Nokia Opens New Research Center in Berkeley

The research outpost will focus on technologies that can be brought to market rapidly.
By Katherine Bourzac

On Monday Nokia launched a new research center based on the campus of the University of California, Berkeley. The company already operates research centers in ten other locations around the world.

During a press briefing, chief development officer Mary McDowell said that, given the current economic climate, the new center will not pursue big-sky research but will focus on technologies that can be brought to market in three-to-five years. Areas of particular focus will include user interfaces, cognitive radio (a way to enable wireless devices to more efficiently share airwaves), technologies targeted at emerging markets, and what the company calls "context modeling" (applications that rely on information from sensors and GPS).

At Monday's launch event, the company offered demos of some research projects already under development at its Palo Alto, CA outpost, including a phone playing a 3D movie. As Duncan Graham-Rowe reports today on our site, 3D displays are going mobile. In the Nokia prototype, the effect is created by projecting a different image to each eye and it requires specially-created content. Phones that contain two cameras could allow users to create their own 3D content, said Henry Tirri, worldwide head of Nokia Research Center.

Watching movies seems to be the only marketable application for non-holographic 3D displays so far. Last week at the Frontiers in Optics conference in San Jose, I attended a session where researchers lamented the inability of such displays to crack into the market. At that session, Gregg Favalora, the founder of now-folded Actuality Systems, said that his company should have focused on more gee-whiz, easier-to-market applications like displays for corporate lobbies. (Instead, they did the engineering first, coming up with some pretty amazing but expensive devices for projecting volumetric images of medical scans used to plan cancer radiation treatments.) Watching a 3D movie on your cell phone, or snapping 3D images on the fly, might offer just this gee-whiz factor.

Nokia researchers also showed a project based in Bangalore.
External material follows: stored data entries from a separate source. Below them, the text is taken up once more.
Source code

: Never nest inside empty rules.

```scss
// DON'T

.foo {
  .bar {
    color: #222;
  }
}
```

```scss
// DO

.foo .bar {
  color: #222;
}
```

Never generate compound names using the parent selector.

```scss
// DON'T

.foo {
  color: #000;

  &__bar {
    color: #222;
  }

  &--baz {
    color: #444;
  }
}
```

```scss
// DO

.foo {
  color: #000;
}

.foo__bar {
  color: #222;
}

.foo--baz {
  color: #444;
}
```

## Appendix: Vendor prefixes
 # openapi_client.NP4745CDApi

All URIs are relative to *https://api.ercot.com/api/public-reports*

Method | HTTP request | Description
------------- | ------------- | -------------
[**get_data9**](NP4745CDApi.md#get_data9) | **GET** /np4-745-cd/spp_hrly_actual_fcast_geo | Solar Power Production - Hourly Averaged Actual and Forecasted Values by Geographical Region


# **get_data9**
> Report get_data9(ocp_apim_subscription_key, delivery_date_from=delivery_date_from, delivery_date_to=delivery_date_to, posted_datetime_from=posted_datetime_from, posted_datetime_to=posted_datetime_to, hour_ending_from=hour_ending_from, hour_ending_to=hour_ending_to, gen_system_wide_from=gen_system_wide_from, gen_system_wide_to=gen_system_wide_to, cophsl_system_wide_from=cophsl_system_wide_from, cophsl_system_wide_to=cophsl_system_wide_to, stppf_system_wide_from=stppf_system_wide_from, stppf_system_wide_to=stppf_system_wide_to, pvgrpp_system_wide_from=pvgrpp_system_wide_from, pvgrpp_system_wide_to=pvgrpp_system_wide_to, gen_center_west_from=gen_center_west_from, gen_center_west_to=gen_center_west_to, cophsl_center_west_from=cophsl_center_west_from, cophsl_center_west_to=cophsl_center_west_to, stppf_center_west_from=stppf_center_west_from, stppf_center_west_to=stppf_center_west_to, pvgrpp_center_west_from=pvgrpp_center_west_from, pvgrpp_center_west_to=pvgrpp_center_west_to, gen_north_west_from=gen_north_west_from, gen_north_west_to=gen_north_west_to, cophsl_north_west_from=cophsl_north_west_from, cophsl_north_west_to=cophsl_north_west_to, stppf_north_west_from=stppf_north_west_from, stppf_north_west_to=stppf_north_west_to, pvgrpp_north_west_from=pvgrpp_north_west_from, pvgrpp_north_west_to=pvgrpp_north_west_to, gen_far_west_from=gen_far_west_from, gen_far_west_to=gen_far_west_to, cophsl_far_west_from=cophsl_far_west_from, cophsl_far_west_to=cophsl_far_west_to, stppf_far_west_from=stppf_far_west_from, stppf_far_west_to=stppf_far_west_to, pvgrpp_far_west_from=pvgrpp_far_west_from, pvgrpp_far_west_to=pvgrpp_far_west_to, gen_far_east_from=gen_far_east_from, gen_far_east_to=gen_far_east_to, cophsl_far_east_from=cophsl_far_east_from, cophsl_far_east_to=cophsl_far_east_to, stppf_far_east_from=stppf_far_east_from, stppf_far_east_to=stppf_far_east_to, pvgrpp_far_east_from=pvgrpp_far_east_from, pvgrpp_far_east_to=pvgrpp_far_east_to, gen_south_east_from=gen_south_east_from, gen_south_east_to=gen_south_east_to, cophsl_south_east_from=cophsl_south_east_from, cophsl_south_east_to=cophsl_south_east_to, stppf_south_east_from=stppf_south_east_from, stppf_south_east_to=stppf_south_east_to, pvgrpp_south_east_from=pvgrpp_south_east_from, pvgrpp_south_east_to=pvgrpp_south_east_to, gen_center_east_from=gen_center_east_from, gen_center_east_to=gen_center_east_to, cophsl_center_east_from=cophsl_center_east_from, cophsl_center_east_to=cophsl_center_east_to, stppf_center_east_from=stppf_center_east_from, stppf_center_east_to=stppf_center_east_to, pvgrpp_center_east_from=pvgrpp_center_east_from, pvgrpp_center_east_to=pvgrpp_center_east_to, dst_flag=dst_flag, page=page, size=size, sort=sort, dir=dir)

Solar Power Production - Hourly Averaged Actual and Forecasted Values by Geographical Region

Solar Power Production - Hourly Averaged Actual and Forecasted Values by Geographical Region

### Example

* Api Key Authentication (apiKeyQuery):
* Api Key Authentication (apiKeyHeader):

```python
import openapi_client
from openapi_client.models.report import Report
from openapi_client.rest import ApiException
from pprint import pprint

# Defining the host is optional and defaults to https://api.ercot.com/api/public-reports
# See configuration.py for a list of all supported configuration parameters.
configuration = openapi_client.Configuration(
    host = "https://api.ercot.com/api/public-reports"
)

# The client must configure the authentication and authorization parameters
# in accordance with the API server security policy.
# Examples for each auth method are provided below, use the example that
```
The company supplies 65% of the mobile services in India, and most of these phones are limited to calls and text messages--they don't offer GPS or Internet access. Deepti Chafekar, a researcher based at the Palo Alto Research Center, said the company is testing a set of location-aware services that are based on text messaging. For example, a user can send a text asking how to get somewhere, and receive directions in the form of a text message. User location is determined by proximity to cell towers. Another service being tested in Bangalore lets users display their location to someone they're texting with.